# Text segment
--*--

All figured holotypes and paratypes are deposited in the National type collection of invertebrate and plant fossils, Geological Survey of Canada, 601 Booth Street, Ottawa ON, Canada K1A 0E8.

Holotype: Specimen GSC127649 in Geological Survey of Canada collections, Ottawa. Figure 8.1-8.5.

Paratypes: GSC127650 to 127657 in Geological Survey of Canada collections.

Type locality: Sponge reefs in Queen Charlotte Sound and Hecate Strait, continental shelf off British Columbia (west coast of Canada). The holotype was collected at: lat. 51° 20.792'N, long. 128° 51.085'W. Station TUL99A015, Shipek grab sample, water depth 229 m, southern Queen Charlotte Sound.

Type level and range: Modern seafloor.

--*--

# Supplied data
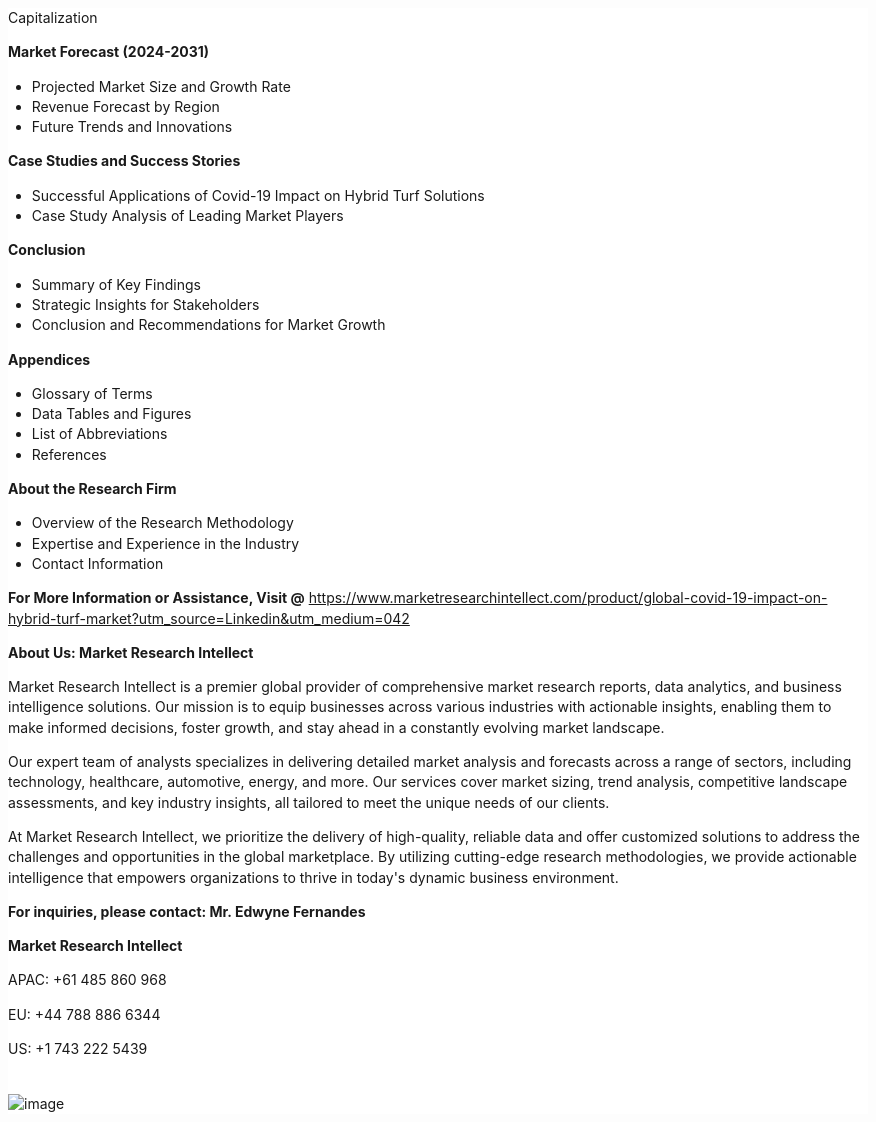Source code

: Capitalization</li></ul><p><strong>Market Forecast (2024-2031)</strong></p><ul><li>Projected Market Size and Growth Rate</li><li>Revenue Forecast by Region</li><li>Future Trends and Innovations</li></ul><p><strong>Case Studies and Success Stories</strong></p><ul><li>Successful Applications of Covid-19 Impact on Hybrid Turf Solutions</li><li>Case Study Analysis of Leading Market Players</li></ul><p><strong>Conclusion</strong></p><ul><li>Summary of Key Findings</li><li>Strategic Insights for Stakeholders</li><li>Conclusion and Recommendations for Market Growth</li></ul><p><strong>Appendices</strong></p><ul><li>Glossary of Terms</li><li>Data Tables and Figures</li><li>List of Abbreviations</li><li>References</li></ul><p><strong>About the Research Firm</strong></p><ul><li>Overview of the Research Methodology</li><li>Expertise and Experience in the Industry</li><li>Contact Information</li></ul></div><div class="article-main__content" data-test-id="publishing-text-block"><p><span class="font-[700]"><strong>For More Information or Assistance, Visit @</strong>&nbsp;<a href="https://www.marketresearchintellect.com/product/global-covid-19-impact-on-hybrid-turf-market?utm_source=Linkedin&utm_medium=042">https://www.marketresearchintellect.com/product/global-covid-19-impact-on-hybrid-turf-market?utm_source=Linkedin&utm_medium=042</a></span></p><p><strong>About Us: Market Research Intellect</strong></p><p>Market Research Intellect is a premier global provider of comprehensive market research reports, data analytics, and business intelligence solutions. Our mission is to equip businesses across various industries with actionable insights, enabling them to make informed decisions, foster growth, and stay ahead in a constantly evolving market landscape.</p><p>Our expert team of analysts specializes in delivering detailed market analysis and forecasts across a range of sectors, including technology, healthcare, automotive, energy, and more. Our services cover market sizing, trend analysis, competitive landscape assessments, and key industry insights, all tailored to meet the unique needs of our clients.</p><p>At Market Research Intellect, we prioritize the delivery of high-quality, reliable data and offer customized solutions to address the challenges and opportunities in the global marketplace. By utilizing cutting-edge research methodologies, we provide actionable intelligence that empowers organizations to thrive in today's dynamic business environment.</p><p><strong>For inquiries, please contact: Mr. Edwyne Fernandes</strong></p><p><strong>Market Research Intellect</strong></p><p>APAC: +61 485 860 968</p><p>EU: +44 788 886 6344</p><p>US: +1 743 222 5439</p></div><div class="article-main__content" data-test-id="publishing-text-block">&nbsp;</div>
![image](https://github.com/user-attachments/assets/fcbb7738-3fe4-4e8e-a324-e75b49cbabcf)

--*--

# Exercise tasks
1. In the type description, at what water depth was the holotype collected?
2. Write out, word for word, the part of the type description between "Type locality: Sponge" and "range: Modern seafloor.", inclusive.

# Answers for this exercise
1. 229 m

2.
Type locality: Sponge reefs in Queen Charlotte Sound and Hecate Strait, continental shelf off British Columbia (west coast of Canada). The holotype was collected at: lat. 51° 20.792'N, long. 128° 51.085'W. Station TUL99A015, Shipek grab sample, water depth 229 m, southern Queen Charlotte Sound.

Type level and range: Modern seafloor.